START Data segment

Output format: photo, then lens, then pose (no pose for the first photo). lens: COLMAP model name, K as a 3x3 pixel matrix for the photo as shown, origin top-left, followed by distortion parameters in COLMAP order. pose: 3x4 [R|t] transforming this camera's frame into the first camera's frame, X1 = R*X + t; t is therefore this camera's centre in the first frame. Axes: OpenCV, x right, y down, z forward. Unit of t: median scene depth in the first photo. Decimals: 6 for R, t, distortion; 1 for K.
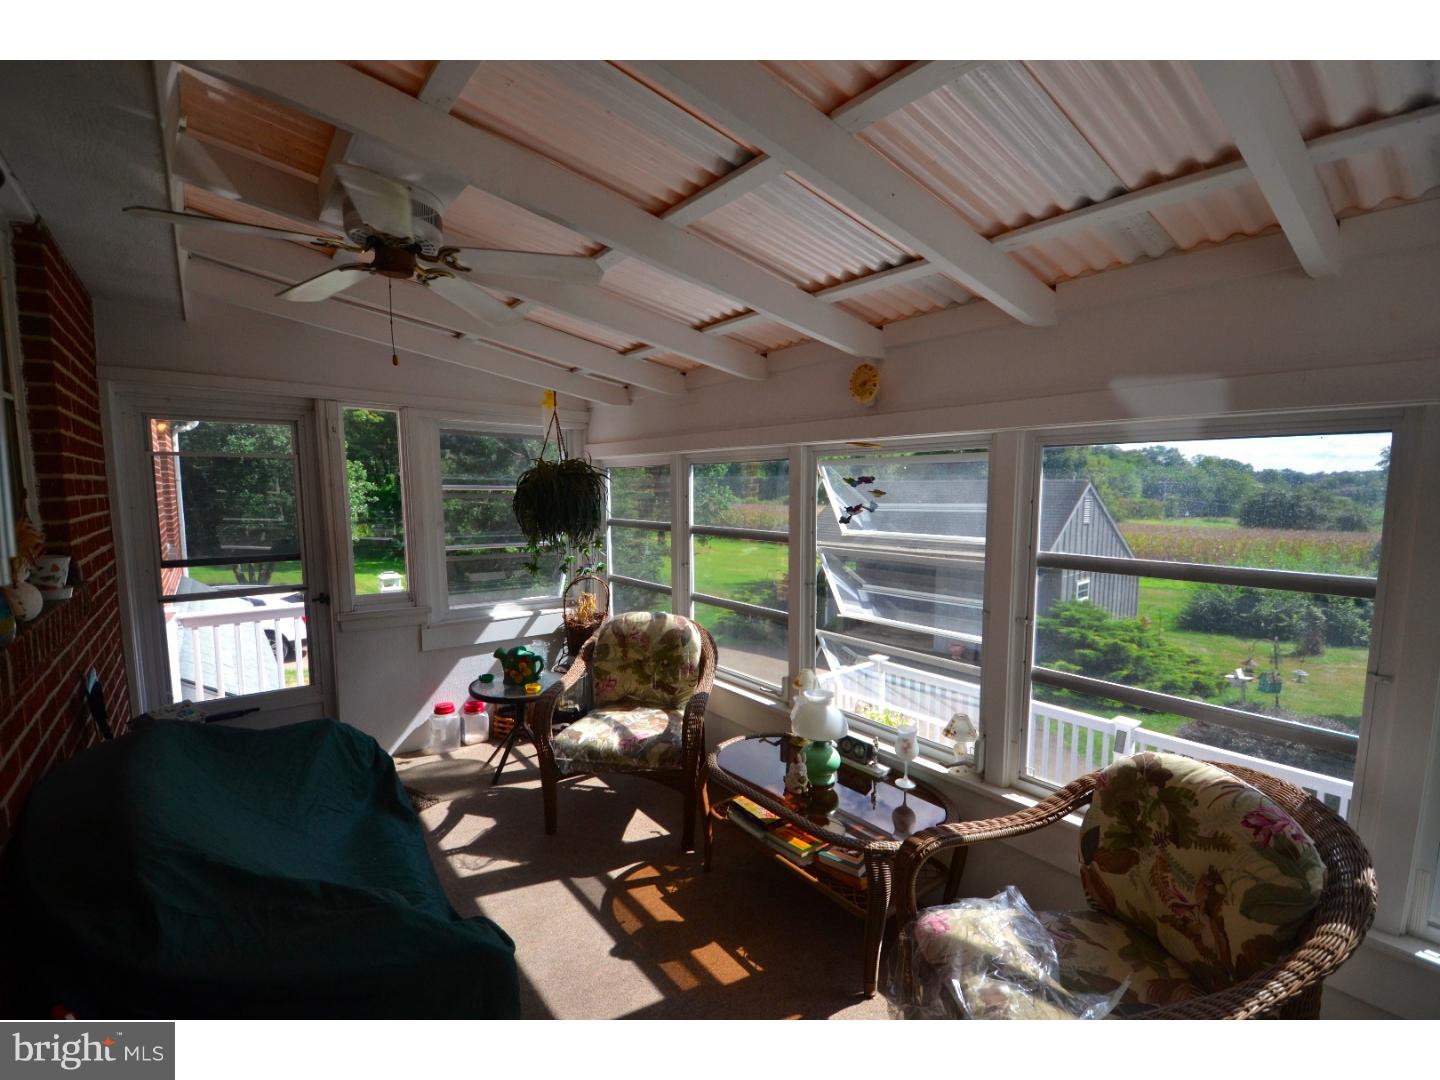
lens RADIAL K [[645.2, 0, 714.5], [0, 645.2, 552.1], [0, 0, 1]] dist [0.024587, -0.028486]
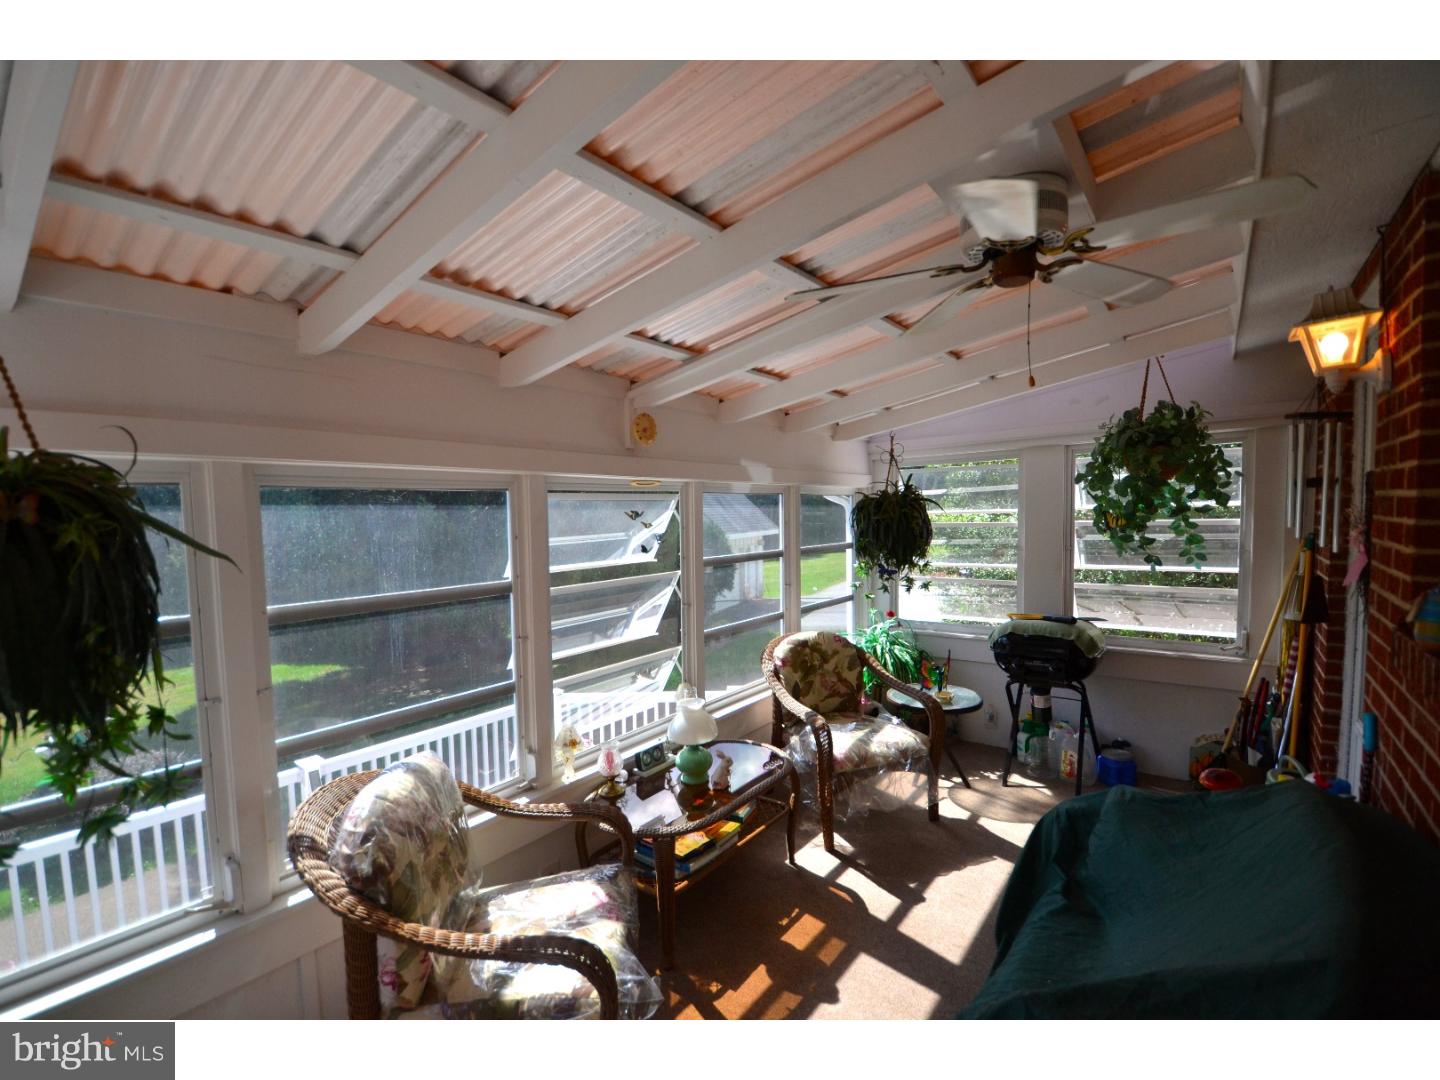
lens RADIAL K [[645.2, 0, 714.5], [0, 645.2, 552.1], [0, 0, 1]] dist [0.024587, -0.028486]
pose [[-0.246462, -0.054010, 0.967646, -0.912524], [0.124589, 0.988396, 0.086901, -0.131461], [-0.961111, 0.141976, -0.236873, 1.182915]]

END Data segment

▶ _What the task asks_
Exactly as written, restate the listing above with its pictures omitted.

▶ _Output below_
Output format: photo, then lens, then pose (no pose for the first photo). lens: COLMAP model name, K as a 3x3 pixel matrix for the photo as shown, origin top-left, followed by distortion parameters in COLMAP order. pose: 3x4 [R|t] transforming this camera's frame into the first camera's frame, X1 = R*X + t; t is therefore this camera's centre in the first frame. Axes: OpenCV, x right, y down, z forward. Unit of t: median scene depth in the first photo. Decimals: 6 for R, t, distortion; 1 for K.
lens RADIAL K [[645.2, 0, 714.5], [0, 645.2, 552.1], [0, 0, 1]] dist [0.024587, -0.028486]
lens RADIAL K [[645.2, 0, 714.5], [0, 645.2, 552.1], [0, 0, 1]] dist [0.024587, -0.028486]
pose [[-0.246462, -0.054010, 0.967646, -0.912524], [0.124589, 0.988396, 0.086901, -0.131461], [-0.961111, 0.141976, -0.236873, 1.182915]]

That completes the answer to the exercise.